:: Dataset entries
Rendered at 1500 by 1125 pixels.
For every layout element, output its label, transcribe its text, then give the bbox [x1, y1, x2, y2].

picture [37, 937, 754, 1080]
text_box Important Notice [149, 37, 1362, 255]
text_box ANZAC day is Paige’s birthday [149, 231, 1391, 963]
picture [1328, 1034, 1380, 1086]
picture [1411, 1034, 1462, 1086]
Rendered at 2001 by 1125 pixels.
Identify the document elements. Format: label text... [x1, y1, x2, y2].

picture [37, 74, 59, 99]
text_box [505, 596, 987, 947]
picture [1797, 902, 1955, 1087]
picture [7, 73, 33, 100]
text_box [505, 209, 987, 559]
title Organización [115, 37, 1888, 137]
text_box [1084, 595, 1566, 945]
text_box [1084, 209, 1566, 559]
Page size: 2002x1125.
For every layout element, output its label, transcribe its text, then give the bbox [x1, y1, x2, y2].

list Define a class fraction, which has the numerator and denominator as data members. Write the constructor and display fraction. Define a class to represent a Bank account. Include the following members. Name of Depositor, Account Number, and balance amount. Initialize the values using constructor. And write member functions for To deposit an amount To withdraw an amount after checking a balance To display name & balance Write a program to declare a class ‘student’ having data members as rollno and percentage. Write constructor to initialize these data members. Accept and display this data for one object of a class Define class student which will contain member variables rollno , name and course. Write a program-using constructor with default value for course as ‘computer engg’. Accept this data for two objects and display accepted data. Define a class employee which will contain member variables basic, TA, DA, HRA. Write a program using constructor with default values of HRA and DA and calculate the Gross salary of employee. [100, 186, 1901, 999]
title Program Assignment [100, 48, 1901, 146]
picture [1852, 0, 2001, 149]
::::
_Exercise instructions_
Read through the entries above, and wherever a line holds the string "Rendered", copy it.

_Task answer_
Rendered at 1500 by 1125 pixels.
Rendered at 2001 by 1125 pixels.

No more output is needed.